Выбрать главу

Владимир Маяковский – воплощение мужества, активности, жизнеутверждающей силы, титанической работы во имя счастливого будущего. Как же это могло случиться? На трагическую весть о смерти Маяковского Луначарский реагировал с какой-то болезненной остротой. Анатолию Васильевичу удалось подавить свое горе, во всяком случае внешние проявления этого горя.

Без конца его вызывали из разных учреждений по городскому, кремлевскому телефону и по правительственной "вертушке". Приезжали из Федерации писателей, из газет, из Комакадемии. Нужно было решить, как объявить о смерти популярнейшего поэта, как организовать прощание с ним, которое неизбежно должно было вылиться в массовую демонстрацию.

Мне казалось, что Анатолий Васильевич переживает чувство какой-то огромной, незаслуженной обиды: как будто рухнула гигантская опора, в крепости которой он не сомневался. Как будто какая-то большая ставка, на которую возлагались великие надежды, бита.

Его мысли переносились на комсомол, на наше молодое поколение. Как воспримет оно эту страшную весть? Ведь Маяковский – его глашатай, молодежь привыкла равняться на него. Как объяснить молодежи, как сохранить для нее все обаяние личности замечательного поэта и при этом не допустить обобщающих пессимистических выводов?

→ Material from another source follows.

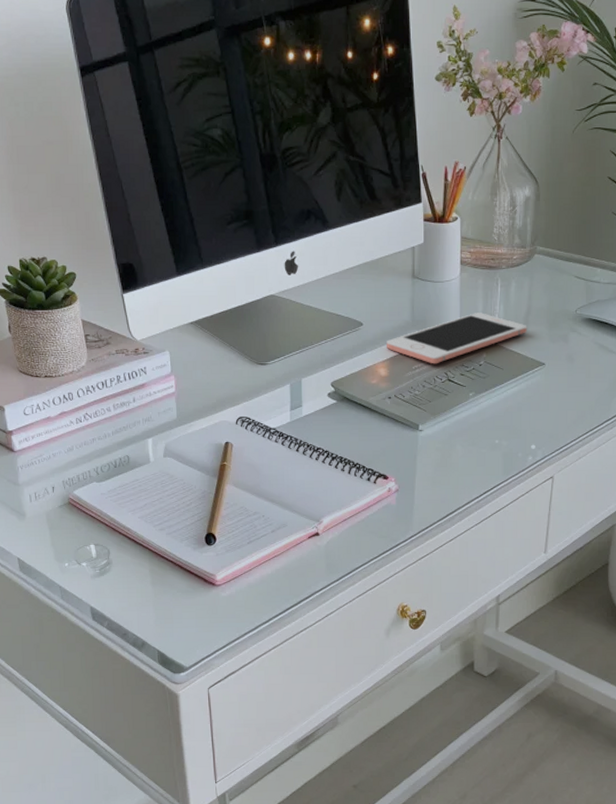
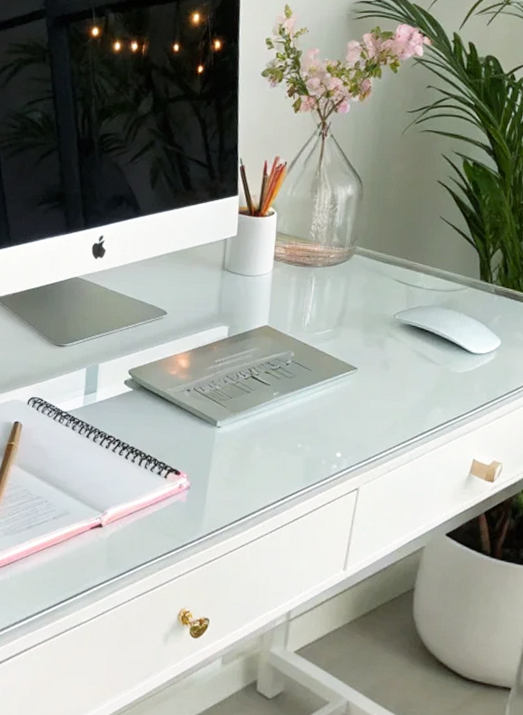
cell phone: present [387,313,527,364] -> none [190,310,341,360]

И ко всем этим мыслям у Луначарского примешивалась еще огромная человеческая жалость о том, что жизнь ушла из этого молодого, могучего, энергичного тела. Что он не услышит больше его глубокого "колокольного" голоса, не увидит его задушевной улыбки.

Эта утрата настолько не вмещалась в сознание, что Анатолий Васильевич в первый момент просто не поверил, отказался верить.

Москву лихорадило. Рабочие, студенты, интеллигенты – все были взволнованы, ошеломлены. В течение многих недель Луначарский получал письма из Москвы и различных городов Союза, в основном от молодежи, с одной и той же настойчивой просьбой: объяснить, как это могло случиться.

Семнадцатого апреля был траурный митинг во дворе клуба писателей. Я прошла с Анатолием Васильевичем через оцепленную милицией бывшую соллогубовскую усадьбу. Огромная толпа запрудила улицу Воровского, площадь Восстания.

В старинном особняке, в большом светлом зале, был установлен гроб, покрытый цветами, венками, звучала траурная музыка.

Когда я стояла в почетном карауле возле большого, очень большого гроба, я старалась не смотреть на лицо покойного: не хотелось, чтобы в памяти это мертвое лицо вытеснило настоящее, живое, искрящееся умом и талантом. Анатолий Васильевич стоял очень бледный, но собранный и внешне спокойный; я знала, какого напряжения стоило ему это спокойствие.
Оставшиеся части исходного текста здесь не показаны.